La crisi, al 99,9%, verrà superata dai cosiddetti costruttori, ignobile eufemismo per definire i nuovi voltagabbana. Alla fin fine Giuseppe Conte uscirà come solo vincitore da questa convulsione nevrotica, e condurrà al suo naturale termine la legislatura di questi parlamentari smarriti e impauriti, abbarbicati alla poltrona come cozze agli scogli, sicuri per una buona metà di non poter mai più rivedere quegli scranni e quegli uscieri.
Conte, archetipo democristiano, stakanovista narcistista, mediatore instancabile e coniglio mannaro, avrà la meglio sul vero nemico che ha, ossia il fuoco amico. Chi sta malissimo in queste ore è infatti l’ectoplasma Di Maio, l’uomo che più di tutti al mondo odia Conte e pure, per una feroce nemesi storica, è costretto a puntellarlo, contemporaneamente puntellando se stesso per l’inazione con cui ha lasciato che i Cinquestelle s’inabissassero nella considerazione degli italiani persino oltre quel che meritano.
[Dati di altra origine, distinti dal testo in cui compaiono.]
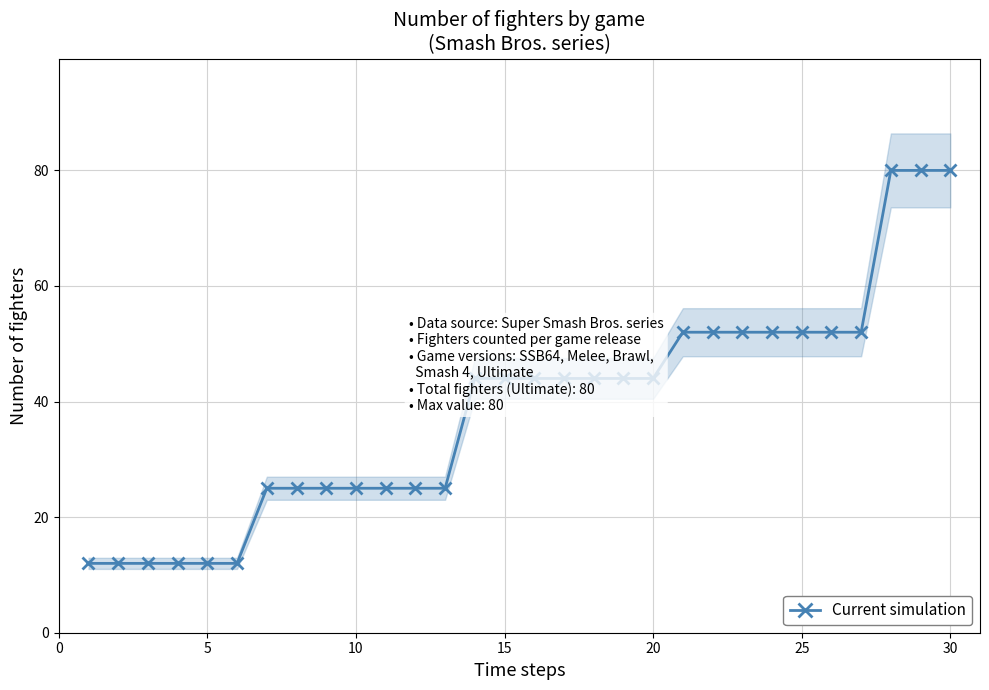

What is the approximate value of Current simulation at 10, to the nearest 5?

25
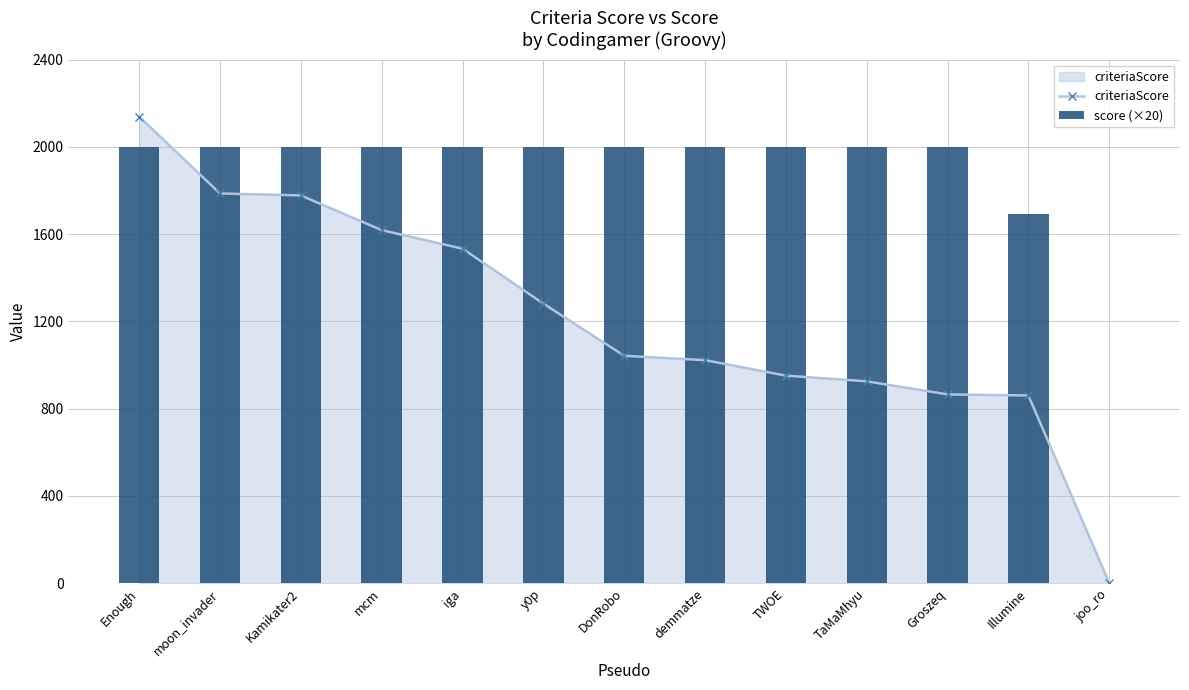

True or false: score (×20) has a value of 2000.0 at Kamikater2.

True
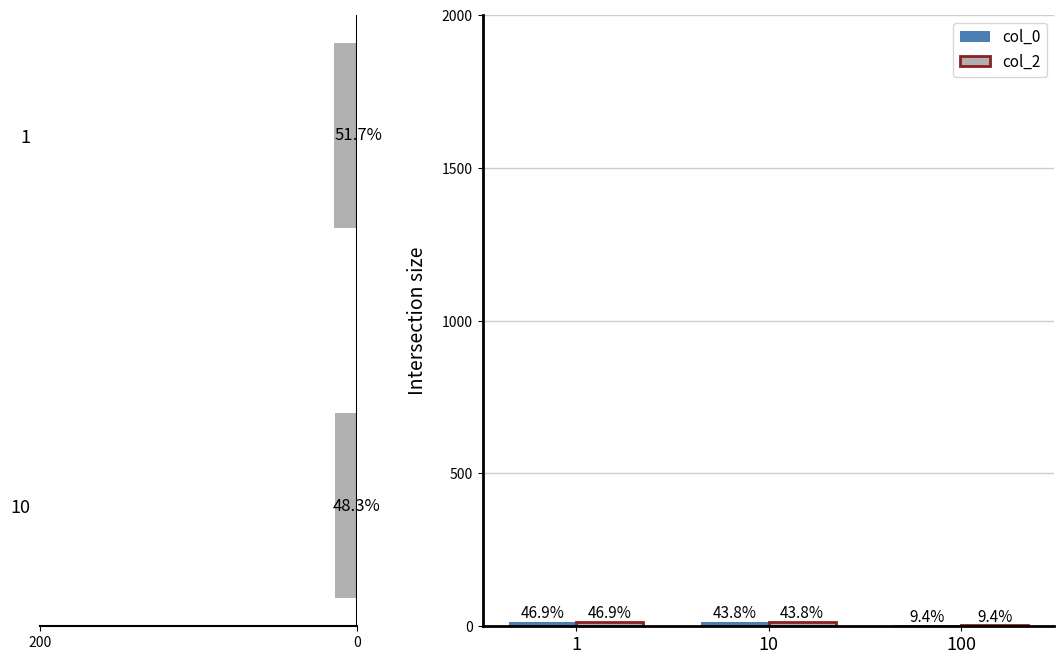

Is the value of col_2 at 10 greater than the value of col_0 at 1?

No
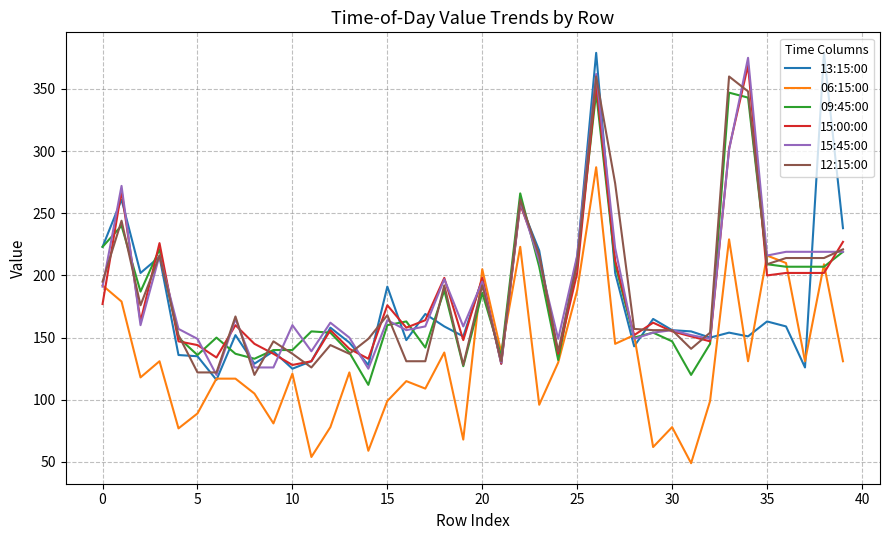

What is the highest value of the 15:45:00 series?

375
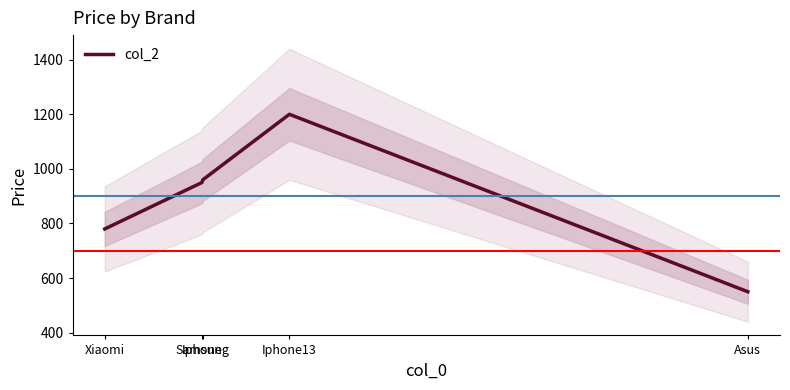

What is the sum of the values at Xiaomi and Asus?

1330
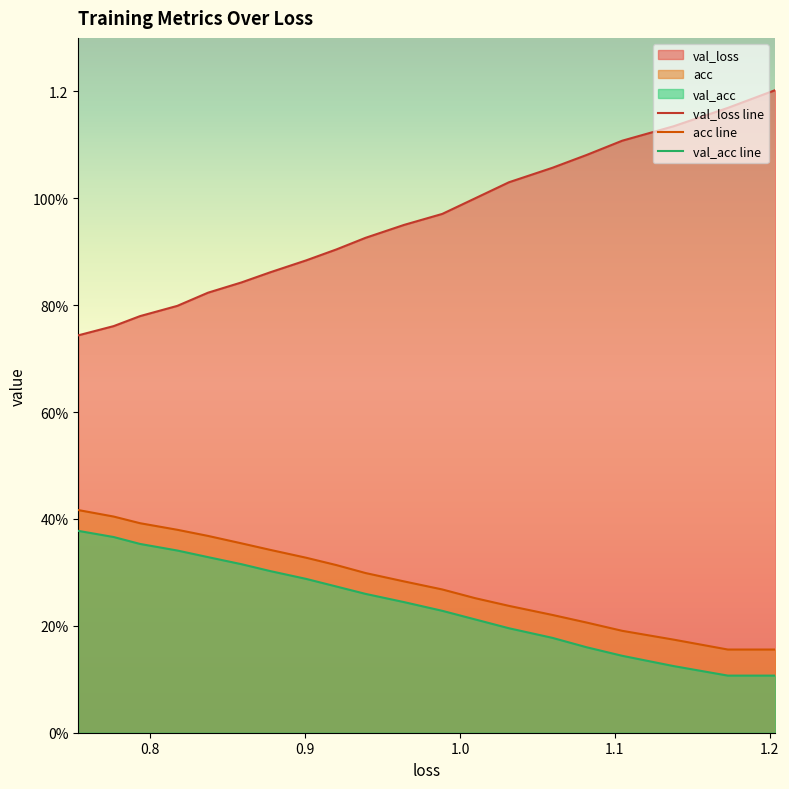

True or false: val_loss has a value of 0.2 at 1.1.

False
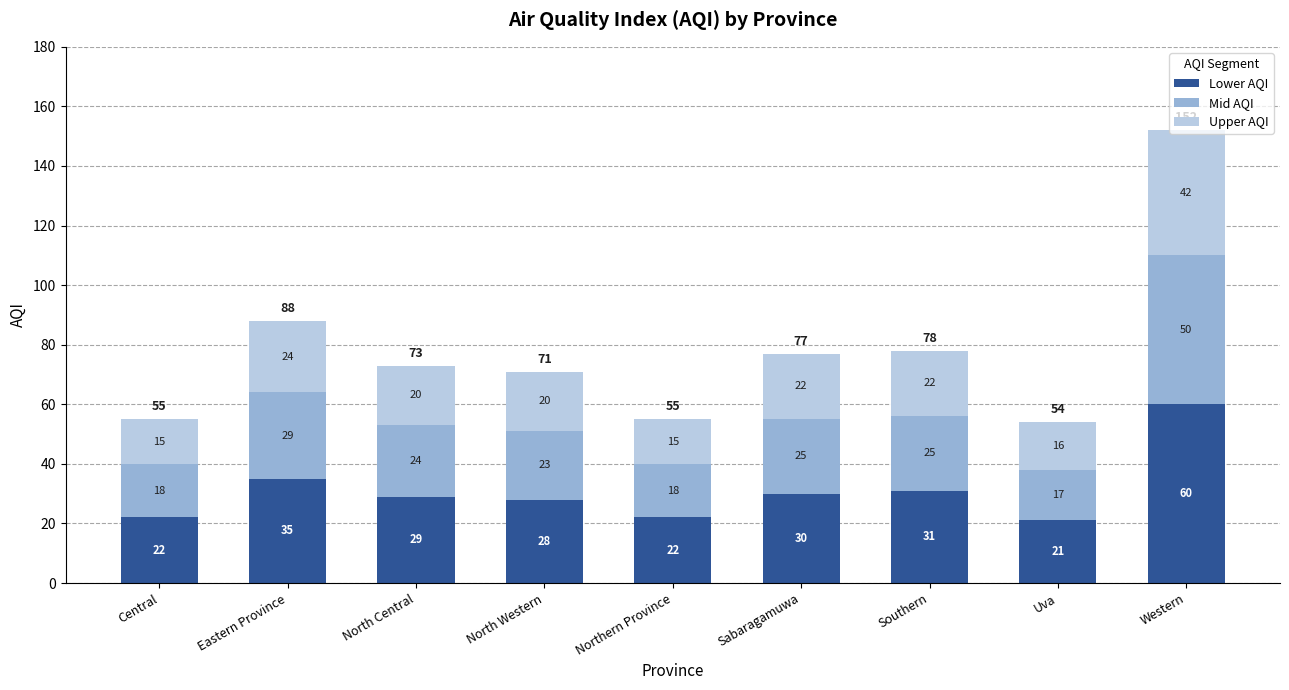

What is the minimum value for Lower AQI?

21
E chi bene non sta è pure quell’altra piuma al vento di Zingaretti, bravo cristo con l’unica pecca di aver voluto fare politica, che ha dimostrato all’Italia come non si fa il segretario di quello che fu un grande partito ed è ridotto al ruolo di reggimoccolo dell’innaturale connubio tra l’Avvocato con la pochette e il garante del Quirinale.
Per inciso: senza che nessuno si preoccupi di riscrivere una legge elettorale che – ed è questo il vero problema – non garantisce in benché minima misura contro il rischio che alla prossima tornata politica un popolo di neonati politici quale noi siamo generi un altro quadro di radicale ingovernabilità quale quello emerso dalle urne del 2018.